[RECORD EXTRACTS — start]

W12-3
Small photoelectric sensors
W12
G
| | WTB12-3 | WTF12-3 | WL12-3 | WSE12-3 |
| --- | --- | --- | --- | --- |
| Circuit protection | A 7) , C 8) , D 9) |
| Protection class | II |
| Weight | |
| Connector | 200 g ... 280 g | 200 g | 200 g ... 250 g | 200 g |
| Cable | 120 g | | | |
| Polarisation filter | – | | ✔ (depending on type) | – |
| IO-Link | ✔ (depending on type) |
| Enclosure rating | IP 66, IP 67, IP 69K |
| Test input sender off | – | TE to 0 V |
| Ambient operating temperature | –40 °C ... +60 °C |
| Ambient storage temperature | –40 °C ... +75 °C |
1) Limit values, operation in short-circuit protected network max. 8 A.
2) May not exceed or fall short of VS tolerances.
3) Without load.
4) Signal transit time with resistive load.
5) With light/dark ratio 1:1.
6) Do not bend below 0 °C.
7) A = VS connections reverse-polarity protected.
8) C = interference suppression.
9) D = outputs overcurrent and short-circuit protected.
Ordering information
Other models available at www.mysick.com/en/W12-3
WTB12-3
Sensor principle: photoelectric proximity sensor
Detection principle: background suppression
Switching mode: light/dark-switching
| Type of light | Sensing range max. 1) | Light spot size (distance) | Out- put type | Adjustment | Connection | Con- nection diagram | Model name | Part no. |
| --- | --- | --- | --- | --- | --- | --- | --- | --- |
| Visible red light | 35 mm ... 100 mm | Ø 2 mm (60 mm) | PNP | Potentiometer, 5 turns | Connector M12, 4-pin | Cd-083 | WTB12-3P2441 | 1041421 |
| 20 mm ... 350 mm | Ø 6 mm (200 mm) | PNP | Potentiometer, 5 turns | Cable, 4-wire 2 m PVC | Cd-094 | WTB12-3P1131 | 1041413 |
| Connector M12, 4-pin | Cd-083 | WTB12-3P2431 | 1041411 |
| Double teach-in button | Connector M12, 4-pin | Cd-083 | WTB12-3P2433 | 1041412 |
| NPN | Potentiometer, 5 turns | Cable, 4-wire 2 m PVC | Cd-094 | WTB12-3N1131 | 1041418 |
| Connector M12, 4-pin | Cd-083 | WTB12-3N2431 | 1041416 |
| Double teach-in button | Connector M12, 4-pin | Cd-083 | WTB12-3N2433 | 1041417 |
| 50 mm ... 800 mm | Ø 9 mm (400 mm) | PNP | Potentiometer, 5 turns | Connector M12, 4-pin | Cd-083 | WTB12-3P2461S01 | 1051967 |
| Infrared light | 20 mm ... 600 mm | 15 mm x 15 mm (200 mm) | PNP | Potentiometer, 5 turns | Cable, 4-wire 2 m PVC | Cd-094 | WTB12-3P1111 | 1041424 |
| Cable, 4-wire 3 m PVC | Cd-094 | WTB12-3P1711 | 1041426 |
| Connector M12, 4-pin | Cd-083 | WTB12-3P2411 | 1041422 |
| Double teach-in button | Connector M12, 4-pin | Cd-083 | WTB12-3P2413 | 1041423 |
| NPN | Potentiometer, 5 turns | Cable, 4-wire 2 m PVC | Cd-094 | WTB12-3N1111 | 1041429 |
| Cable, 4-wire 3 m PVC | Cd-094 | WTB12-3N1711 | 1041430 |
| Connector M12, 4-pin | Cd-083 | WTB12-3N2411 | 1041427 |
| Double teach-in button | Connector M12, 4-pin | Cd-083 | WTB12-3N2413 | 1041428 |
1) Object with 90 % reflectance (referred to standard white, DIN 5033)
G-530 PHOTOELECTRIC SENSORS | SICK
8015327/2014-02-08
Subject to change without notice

[RECORD EXTRACTS — finish]

-- ACTIVITY --
In the data above, copy every line where the string "Double" appears.

-- OUTPUT OF THE TASK --
| Double teach-in button | Connector M12, 4-pin | Cd-083 | WTB12-3P2433 | 1041412 |
| Double teach-in button | Connector M12, 4-pin | Cd-083 | WTB12-3N2433 | 1041417 |
| Double teach-in button | Connector M12, 4-pin | Cd-083 | WTB12-3P2413 | 1041423 |
| Double teach-in button | Connector M12, 4-pin | Cd-083 | WTB12-3N2413 | 1041428 |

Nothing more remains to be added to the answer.